Muriel: You could do it on the new baby (a new computer they bought). I haven’t tried writing anything on it yet but it would probably be fast.

Dell: Well he hasn’t even used the word processor before. He likes to write longhand. (To Wendell) You have to get her to transcribe it for you.

Muriel: I don’t know if I could write a book in longhand. I mean, the thing with a computer is your brain works so fast you know when you’re thinking and so does the computer work fast, so that’s good. But to write long hand which I’ve tried to do, it’s a long tedious job to write. And your brain is right over here about a mile away from your writing, you see what I mean?

Dell: Yeah, but on the other hand you are concentrating on what you’re writing so that by the time you get to the end of the sentence—

Muriel: Your brain has caught up with you?

Dell: Yeah, well it forces you to stick with the sentence and maybe you were changing the words as you went.

Muriel: Yeah.
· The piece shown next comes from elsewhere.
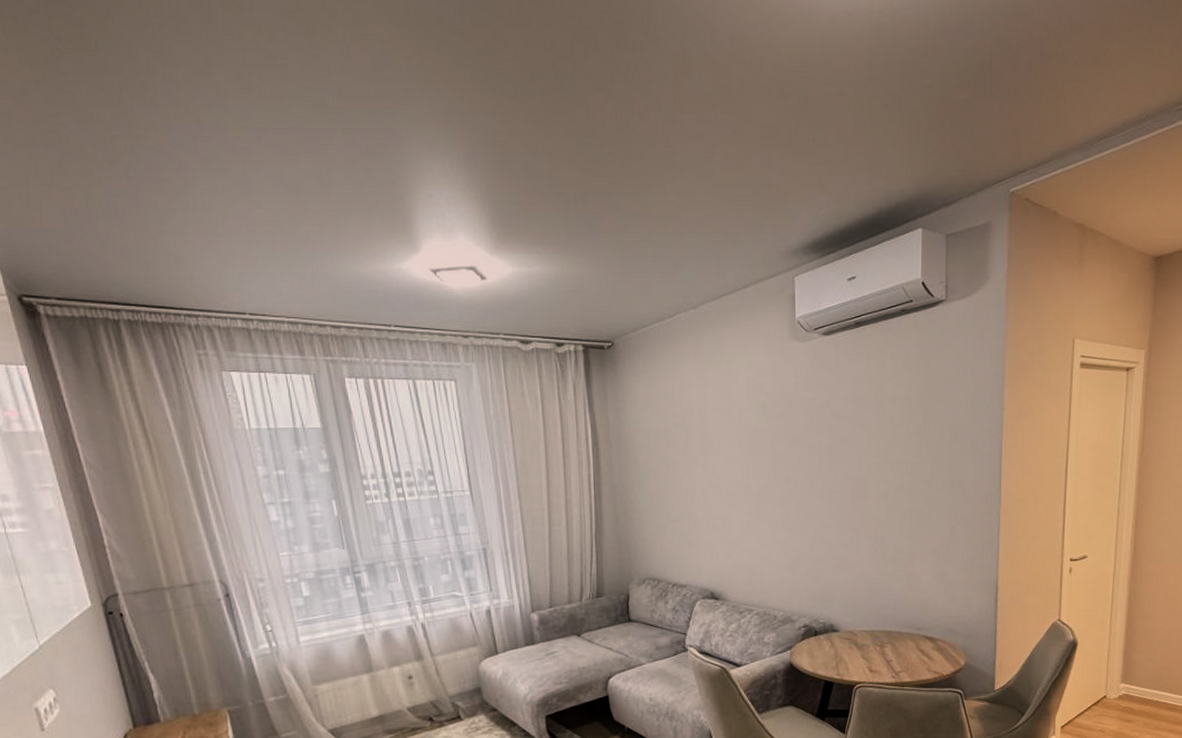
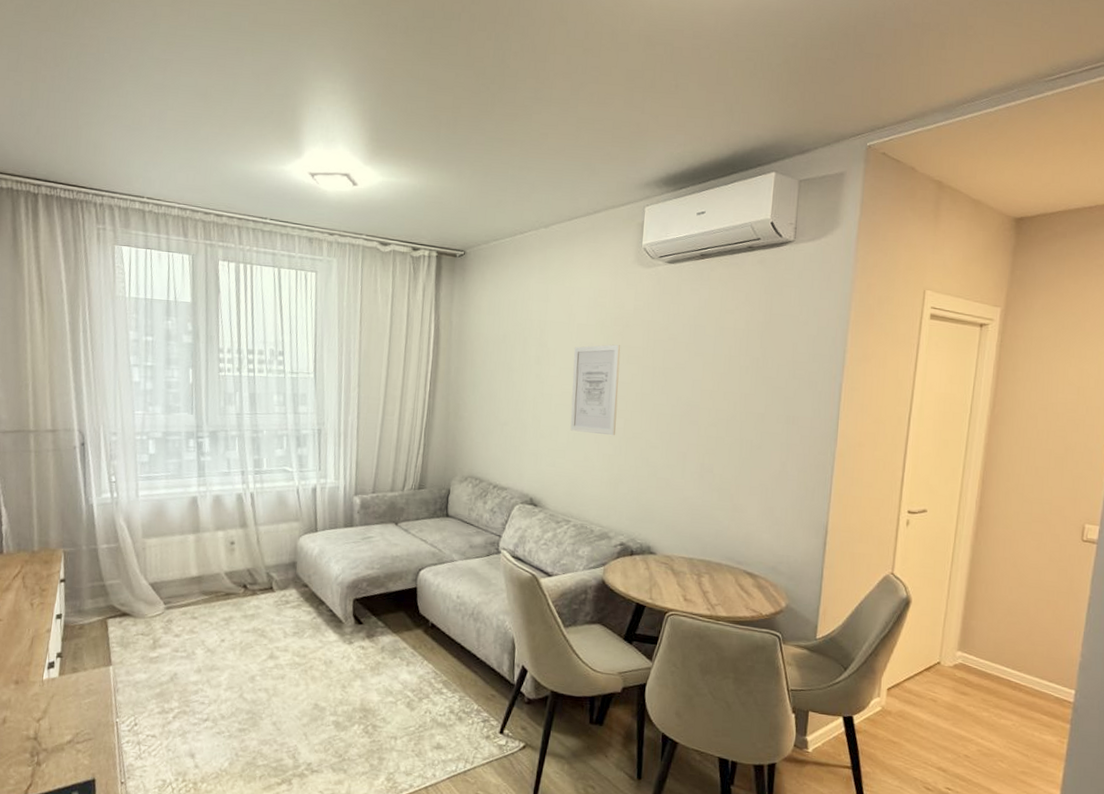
wall art: none [737,426,789,520] -> present [570,344,621,436]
But sometimes you get these wonderful thoughts and you just want to get it down so you don’t forget it. It’s just the right combination of words and it’s just flowing. Which comes out great on the computer but in longhand it would be… (laughs).

Dell: Right. Good point. Get it out. Well, he (points to Wendell) used to bang away on a typewriter.

Wendell: Yeah. I like to write longhand, too.

Dell: Do you still have a typewriter?

Wendell: No.

Muriel: The first computer I ever bought from Steve Green, the only reason I bought it was to write on.

Wendell: Well, if you have any more questions, let us know.

Dell: This has been Wendell and Muriel Smith, chatting with Dell Smith on May 25th, 2009 in Holmes Beach, Florida.

Muriel and Wendell Smith, Cindy Mitchell, and the Unreliable Narrator, Holmes Beach on Anna Maria Island, 2009.

5 comments:

Cynthia Sherrick said...

Thanks Dell! This is a wonderful interview. And I love the old photos. Really beautiful. :)

Dell Smith said...

I'm glad we have this. Also, been scanning a lot of old photos.

Laurie Smith Murphy said...

Love your interviews with Mom and Dad! Thanks so much for doing this, Dell. I feel like I'm in the living room with you.

Liz's Mom said...

I love your mom. She is so honest, matter-of-fact, straightforward and dear.

Wonderful photos !

I am so glad you taped this interview and transcribed it, worth every minute.

Dell Smith said...

Thanks Liz's Mom. There's more to come, lots of photos, and other writing.